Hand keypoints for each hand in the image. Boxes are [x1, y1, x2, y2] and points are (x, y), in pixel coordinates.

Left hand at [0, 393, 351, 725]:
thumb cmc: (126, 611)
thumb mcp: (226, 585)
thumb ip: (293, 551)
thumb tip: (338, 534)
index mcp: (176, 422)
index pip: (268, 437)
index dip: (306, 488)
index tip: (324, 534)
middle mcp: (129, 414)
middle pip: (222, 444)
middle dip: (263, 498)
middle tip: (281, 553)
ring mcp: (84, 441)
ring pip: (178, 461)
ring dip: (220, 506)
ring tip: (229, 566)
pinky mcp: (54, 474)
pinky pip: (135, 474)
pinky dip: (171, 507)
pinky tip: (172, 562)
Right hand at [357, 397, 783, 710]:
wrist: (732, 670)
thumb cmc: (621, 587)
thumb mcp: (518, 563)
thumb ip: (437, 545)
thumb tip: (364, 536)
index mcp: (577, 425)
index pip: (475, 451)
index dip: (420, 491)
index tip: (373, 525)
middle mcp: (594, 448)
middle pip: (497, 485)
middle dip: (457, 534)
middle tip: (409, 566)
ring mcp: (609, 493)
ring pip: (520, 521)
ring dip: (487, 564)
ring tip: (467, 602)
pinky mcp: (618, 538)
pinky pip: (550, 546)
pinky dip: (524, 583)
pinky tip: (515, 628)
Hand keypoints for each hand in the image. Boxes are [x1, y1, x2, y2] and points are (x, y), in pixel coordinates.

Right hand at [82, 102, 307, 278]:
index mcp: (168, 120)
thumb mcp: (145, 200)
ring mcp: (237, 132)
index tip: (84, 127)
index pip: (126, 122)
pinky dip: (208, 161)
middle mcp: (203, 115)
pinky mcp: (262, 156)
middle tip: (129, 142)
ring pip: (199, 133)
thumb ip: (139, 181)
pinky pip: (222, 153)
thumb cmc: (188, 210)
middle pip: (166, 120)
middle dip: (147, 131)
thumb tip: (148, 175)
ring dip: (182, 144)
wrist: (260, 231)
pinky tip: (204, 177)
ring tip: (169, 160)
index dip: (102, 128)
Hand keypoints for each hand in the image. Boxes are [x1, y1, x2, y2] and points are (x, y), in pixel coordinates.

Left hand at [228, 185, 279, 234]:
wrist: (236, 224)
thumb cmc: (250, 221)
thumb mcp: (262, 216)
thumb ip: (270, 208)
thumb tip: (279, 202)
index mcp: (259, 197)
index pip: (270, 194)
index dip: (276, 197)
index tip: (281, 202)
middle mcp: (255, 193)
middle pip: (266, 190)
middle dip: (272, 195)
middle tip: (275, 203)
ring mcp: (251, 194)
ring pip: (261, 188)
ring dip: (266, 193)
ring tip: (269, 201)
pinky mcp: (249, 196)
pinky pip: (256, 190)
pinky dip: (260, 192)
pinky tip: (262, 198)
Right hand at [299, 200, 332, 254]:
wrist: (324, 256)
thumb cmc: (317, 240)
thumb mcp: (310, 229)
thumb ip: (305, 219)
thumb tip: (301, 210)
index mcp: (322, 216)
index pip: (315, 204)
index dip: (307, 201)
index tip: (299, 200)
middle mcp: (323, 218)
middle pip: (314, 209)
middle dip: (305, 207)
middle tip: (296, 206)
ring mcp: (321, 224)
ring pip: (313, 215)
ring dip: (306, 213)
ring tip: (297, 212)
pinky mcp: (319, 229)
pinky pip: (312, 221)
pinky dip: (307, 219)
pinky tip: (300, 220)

What you need to do |
Your task is to repeat every entry above exactly.

Response area |
Hand keypoints for each hand in the image. Boxes are [x1, y1, x2, y2] and points are (x, y), in pixel coordinates.

Left hand at [0, 393, 351, 725]:
thumb cmc: (126, 611)
thumb mcp: (226, 585)
thumb ip: (293, 551)
thumb tip: (338, 534)
index mcp: (176, 422)
index pip: (268, 437)
index dip: (306, 488)
index tip: (324, 534)
middle mcp: (129, 414)
middle pip: (222, 444)
middle dip: (263, 498)
middle tip: (281, 553)
ring mcp: (84, 441)
ring pip: (178, 461)
ring dip: (220, 506)
ring tip: (229, 566)
pinky mcp: (54, 474)
pinky pip: (135, 474)
pinky dip: (171, 507)
pinky tip: (172, 562)
Right hand at [357, 397, 783, 710]:
wrist: (732, 670)
thumb cmc: (621, 587)
thumb mcp: (518, 563)
thumb ip: (437, 545)
thumb tip: (364, 536)
index mcp: (577, 425)
index pip: (475, 451)
index dip: (420, 491)
index tip: (373, 525)
middle mcp: (594, 448)
middle pip: (497, 485)
middle dip: (457, 534)
middle tip: (409, 566)
ring mcp: (609, 493)
ring pip: (520, 521)
ring dip: (487, 564)
ring tip: (467, 602)
pinky mcp: (618, 538)
pinky pip: (550, 546)
pinky dip: (524, 583)
pinky tip: (515, 628)
Hand keypoints for each hand in the image. Boxes are [x1, y1, x2, y2] and points are (x, y), in pixel coordinates.

Right hand at [82, 102, 307, 278]:
index mcp: (168, 120)
thumb mcp: (145, 200)
ring mcp: (237, 132)
index tip: (84, 127)
index pip: (126, 122)
pinky dip: (208, 161)
middle mcp: (203, 115)
pinky mcp: (262, 156)
middle tip: (129, 142)
ring pip: (199, 133)
thumb ip: (139, 181)
pinky pip: (222, 153)
thumb cmc: (188, 210)
middle pip: (166, 120)
middle dip: (147, 131)
thumb tip: (148, 175)
ring dip: (182, 144)
wrist: (260, 231)
pinky tip: (204, 177)
ring tip: (169, 160)
index dip: (102, 128)
Hand keypoints for each hand in the image. Boxes are [x1, y1, x2, y2] and points are (x, y), in pixel coordinates.

Left hand at [228, 185, 279, 234]:
wrist: (236, 224)
thumb cmc: (250, 221)
thumb mcp: (262, 216)
thumb ip: (270, 208)
thumb tip: (279, 202)
index mcp: (259, 197)
index pip: (270, 194)
index dip: (276, 197)
index tip: (281, 202)
middle mcp: (255, 193)
middle pip: (266, 190)
middle dip: (272, 195)
middle tip: (275, 203)
ring mcp: (251, 194)
ring pip: (261, 188)
ring dip: (266, 193)
ring tip: (269, 201)
pinky mcp: (249, 196)
pinky pip: (256, 190)
pinky dip: (260, 192)
pinky tip: (262, 198)
Right hand at [299, 200, 332, 254]:
wrist: (324, 256)
thumb cmc: (317, 240)
thumb mcp: (310, 229)
thumb ip: (305, 219)
thumb tip: (301, 210)
index mcp: (322, 216)
index pip: (315, 204)
index dip: (307, 201)
index tip: (299, 200)
middle mcp: (323, 218)
middle pip: (314, 209)
middle dip: (305, 207)
middle tip: (296, 206)
ring mcp: (321, 224)
ring pip: (313, 215)
ring dip: (306, 213)
ring tip: (297, 212)
pinky mcp: (319, 229)
pinky pip: (312, 221)
pinky dip: (307, 219)
pinky tip: (300, 220)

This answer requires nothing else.